### Problems to solve
**1)** Reproduce word for word the part of the memory.max email thread that begins at the words "On Mon, May 4, 2020 at 8:00" and stop after "lot of warnings.".
**2)** In the memory.max email thread, what can lowering memory.max trigger if the reclaim does not succeed?
(Passage for review begins)
Re: [PATCH] memcg: oom: ignore oom warnings from memory.max

From: Shakeel Butt <shakeelb@google.com>
To: Michal Hocko <mhocko@kernel.org>
Cc: Johannes Weiner <hannes@cmpxchg.org>,
	Roman Gushchin <guro@fb.com>, Greg Thelen <gthelen@google.com>,
	Andrew Morton <akpm@linux-foundation.org>,
	Linux MM <linux-mm@kvack.org>, Cgroups <cgroups@vger.kernel.org>,
	LKML <linux-kernel@vger.kernel.org>
Subject: Re: [PATCH] memcg: oom: ignore oom warnings from memory.max
Date: Mon, 4 May 2020 08:35:57 -0700	[thread overview]
Message-ID: <CALvZod7EeQm-T4dsBddfMY_szYw3m8gRh5R5GfjQiuQAtCocug@mail.gmail.com> (raw)
In-Reply-To: <20200504150052.GT22838@dhcp22.suse.cz>

On Mon, May 4, 2020 at 8:00 AM Michal Hocko <mhocko@kernel.org> wrote:
>
> On Mon 04-05-20 07:53:01, Shakeel Butt wrote:
> > On Mon, May 4, 2020 at 7:11 AM Michal Hocko <mhocko@kernel.org> wrote:
> > >
> > > On Mon 04-05-20 06:54:40, Shakeel Butt wrote:
> > > > On Sun, May 3, 2020 at 11:56 PM Michal Hocko <mhocko@kernel.org> wrote:
> > > > >
> > > > > On Thu 30-04-20 11:27:12, Shakeel Butt wrote:
> > > > > > Lowering memory.max can trigger an oom-kill if the reclaim does not
> > > > > > succeed. However if oom-killer does not find a process for killing, it
> > > > > > dumps a lot of warnings.
> > > > >
> > > > > It shouldn't dump much more than the regular OOM report AFAICS. Sure
> > > > > there is "Out of memory and no killable processes..." message printed as
> > > > > well but is that a real problem?
(Passage for review ends)
(Source data begins)
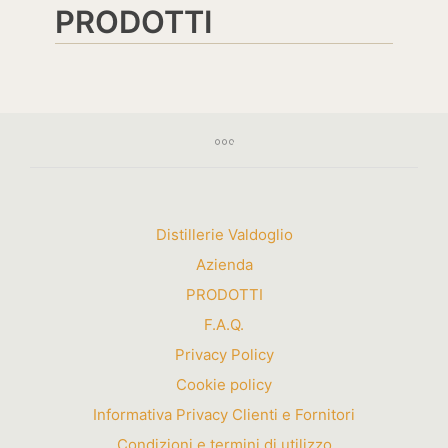
PRODOTTI
Distillerie Valdoglio
Azienda
PRODOTTI
F.A.Q.
Privacy Policy
Cookie policy
Informativa Privacy Clienti e Fornitori
Condizioni e termini di utilizzo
(Source data ends)
### Exercise solutions
**1)**
On Mon, May 4, 2020 at 8:00 AM Michal Hocko <mhocko@kernel.org> wrote:
>
> On Mon 04-05-20 07:53:01, Shakeel Butt wrote:
> > On Mon, May 4, 2020 at 7:11 AM Michal Hocko <mhocko@kernel.org> wrote:
> > >
> > > On Mon 04-05-20 06:54:40, Shakeel Butt wrote:
> > > > On Sun, May 3, 2020 at 11:56 PM Michal Hocko <mhocko@kernel.org> wrote:
> > > > >
> > > > > On Thu 30-04-20 11:27:12, Shakeel Butt wrote:
> > > > > > Lowering memory.max can trigger an oom-kill if the reclaim does not
> > > > > > succeed. However if oom-killer does not find a process for killing, it
> > > > > > dumps a lot of warnings.

**2)** An oom-kill.